Each LockService has a deadlock detection module with a detection mechanism as follows:
- Maintain a waiting queue in memory for each lock.
- When a new conflict occurs, add the transaction to the waiting queue of the lock holder.
- Start an asynchronous task to check for waiting cycles among all transactions holding locks recursively. If remote transactions' locks are encountered, fetch all lock information held by remote transactions using RPC.
Reliability
Critical data of the entire lock service is stored in memory, including lock information, LockTable, and the binding relationship of LockTable and LockService. For lock information recorded internally in the local LockTable, if a CN node crashes, transactions connected to that CN fail as database connections are disconnected.
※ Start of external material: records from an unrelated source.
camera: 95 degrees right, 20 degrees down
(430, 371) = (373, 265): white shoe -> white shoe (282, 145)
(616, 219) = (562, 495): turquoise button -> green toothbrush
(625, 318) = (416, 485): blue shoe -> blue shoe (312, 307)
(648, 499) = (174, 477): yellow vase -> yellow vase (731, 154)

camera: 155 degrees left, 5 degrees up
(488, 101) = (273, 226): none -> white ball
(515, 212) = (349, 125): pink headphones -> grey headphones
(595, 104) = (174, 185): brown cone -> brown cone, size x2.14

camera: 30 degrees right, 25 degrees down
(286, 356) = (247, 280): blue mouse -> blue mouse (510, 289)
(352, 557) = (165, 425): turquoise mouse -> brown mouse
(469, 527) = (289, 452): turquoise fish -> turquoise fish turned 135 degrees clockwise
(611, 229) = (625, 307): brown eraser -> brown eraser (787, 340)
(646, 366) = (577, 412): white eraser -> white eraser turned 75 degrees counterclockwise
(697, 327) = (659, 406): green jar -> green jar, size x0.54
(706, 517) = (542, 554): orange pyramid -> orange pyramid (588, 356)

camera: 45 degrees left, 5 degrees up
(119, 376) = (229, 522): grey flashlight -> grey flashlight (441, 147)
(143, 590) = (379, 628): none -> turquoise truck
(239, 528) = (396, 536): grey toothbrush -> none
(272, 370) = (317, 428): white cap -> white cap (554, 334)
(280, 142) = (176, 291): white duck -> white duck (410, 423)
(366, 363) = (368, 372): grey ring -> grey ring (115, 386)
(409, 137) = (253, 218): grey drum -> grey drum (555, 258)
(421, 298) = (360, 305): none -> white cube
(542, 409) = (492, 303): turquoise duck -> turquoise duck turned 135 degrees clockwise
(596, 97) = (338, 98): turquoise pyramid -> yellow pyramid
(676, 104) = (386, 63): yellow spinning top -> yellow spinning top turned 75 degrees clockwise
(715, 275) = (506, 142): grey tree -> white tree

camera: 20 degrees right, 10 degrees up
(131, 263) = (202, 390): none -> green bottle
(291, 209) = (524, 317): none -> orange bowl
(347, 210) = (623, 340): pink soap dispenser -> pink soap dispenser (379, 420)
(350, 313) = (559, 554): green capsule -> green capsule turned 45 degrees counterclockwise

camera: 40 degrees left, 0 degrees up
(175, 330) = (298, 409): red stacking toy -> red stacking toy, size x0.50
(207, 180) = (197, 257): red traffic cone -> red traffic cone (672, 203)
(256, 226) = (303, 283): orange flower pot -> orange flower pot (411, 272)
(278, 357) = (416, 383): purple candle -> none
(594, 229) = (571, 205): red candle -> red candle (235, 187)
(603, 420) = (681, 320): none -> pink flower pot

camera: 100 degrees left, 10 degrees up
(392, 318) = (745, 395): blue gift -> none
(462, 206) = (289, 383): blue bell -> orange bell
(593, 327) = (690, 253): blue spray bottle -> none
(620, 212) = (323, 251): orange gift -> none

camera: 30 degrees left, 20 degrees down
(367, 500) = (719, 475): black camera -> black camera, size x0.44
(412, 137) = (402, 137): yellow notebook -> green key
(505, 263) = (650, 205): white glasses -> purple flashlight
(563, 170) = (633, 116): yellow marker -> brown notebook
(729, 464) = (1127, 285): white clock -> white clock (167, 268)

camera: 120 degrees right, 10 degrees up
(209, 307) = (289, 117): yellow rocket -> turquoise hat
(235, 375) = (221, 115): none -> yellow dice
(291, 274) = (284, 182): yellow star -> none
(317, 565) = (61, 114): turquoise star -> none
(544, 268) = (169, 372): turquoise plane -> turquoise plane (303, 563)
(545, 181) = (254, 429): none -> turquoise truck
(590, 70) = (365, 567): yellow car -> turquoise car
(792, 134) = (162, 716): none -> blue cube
Then, the LockTableAllocator reallocates LockTable and LockService binding relationships to ensure the entire lock service continues to provide service.
LockTableAllocator runs in TN, and if TN crashes, HAKeeper will repair a new TN, causing all binding relationships to become invalid. This means that mismatched critical relationships will fail all currently active transactions.
How to Use Lock Service
MatrixOne has implemented a Lock operator responsible for invoking and handling the lock service to utilize the lock service effectively.
In the SQL planning phase, relevant conditions are handled if it is a pessimistic transaction. During the execution phase, the Lock operator is inserted at the appropriate location.
-
For
INSERT
operations, in the planning phase, the Lock operator is inserted before any other Insert operators, and during execution, subsequent operators are executed only after successfully acquiring the lock. -
For
DELETE
operations, similar to inserts, the planning phase inserts the Lock operator before other Delete operators, and execution proceeds only after acquiring the lock. -
The planning phase is split into Delete+Insert for' UPDATE' operations. Thus, there are two lock stages (unless the primary key is unaltered, in which case optimization avoids one of the lock stages).